Tidak banyak perusahaan di Indonesia yang mengumumkan labanya dengan menyertakan informasi sukarela seperti penjelasan manajemen terhadap peristiwa khusus atau informasi prospektus. Sebagian besar hanya mengumumkan labanya dengan informasi yang bersifat mandatori seperti pengungkapan laba periode lalu. Padahal, strategi pengungkapan informasi laba patok duga tunggal maupun multipel berpengaruh terhadap perilaku mengestimasi laba masa depan.
“Pengungkapan informasi positif menyebabkan individu mengestimasi laba masa depan lebih tinggi dibandingkan laba berjalan, sementara pengungkapan informasi negatif menyebabkan individu mengestimasi laba masa depan lebih rendah dibandingkan dengan laba berjalan,” ujar Sri Wahyuni, S.E., M.Si. saat mengikuti ujian terbuka program doktor, Senin(21/12) di Fakultas Ekonomika dan Bisnis UGM.

Entri Hasil Ekstraksi =
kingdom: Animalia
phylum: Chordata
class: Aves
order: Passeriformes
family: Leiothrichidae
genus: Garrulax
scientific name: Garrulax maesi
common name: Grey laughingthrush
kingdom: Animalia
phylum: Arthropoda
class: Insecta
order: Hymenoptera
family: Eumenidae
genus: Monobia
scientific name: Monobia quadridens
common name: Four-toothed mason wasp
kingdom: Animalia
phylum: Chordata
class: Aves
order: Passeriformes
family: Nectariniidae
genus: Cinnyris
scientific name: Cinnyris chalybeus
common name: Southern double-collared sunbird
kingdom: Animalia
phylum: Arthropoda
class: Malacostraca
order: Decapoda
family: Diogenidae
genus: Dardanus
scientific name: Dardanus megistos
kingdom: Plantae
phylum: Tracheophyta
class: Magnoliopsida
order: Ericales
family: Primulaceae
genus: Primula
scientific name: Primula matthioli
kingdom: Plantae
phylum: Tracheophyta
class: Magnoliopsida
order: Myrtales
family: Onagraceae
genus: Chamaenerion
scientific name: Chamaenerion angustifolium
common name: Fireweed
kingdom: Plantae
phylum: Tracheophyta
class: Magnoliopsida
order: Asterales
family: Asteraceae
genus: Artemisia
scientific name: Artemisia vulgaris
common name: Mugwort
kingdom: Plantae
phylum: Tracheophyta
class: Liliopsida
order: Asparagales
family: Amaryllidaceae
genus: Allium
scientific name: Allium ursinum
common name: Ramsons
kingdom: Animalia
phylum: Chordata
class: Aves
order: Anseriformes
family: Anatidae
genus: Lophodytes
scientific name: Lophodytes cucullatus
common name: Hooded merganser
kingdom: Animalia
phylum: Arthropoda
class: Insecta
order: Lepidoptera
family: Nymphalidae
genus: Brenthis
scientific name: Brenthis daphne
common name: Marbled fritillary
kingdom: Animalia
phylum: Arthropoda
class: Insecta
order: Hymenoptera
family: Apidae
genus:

Tugas Anda =
Sebutkan semua contoh informasi yang dapat disertakan perusahaan saat mengumumkan laba menurut teks tentang pengungkapan laba. Tandai masing-masing sebagai sukarela atau mandatori.

Penyelesaian Masalah =
- Penjelasan manajemen terhadap peristiwa khusus (sukarela)
- Informasi prospektus (sukarela)
- Pengungkapan laba periode lalu (mandatori)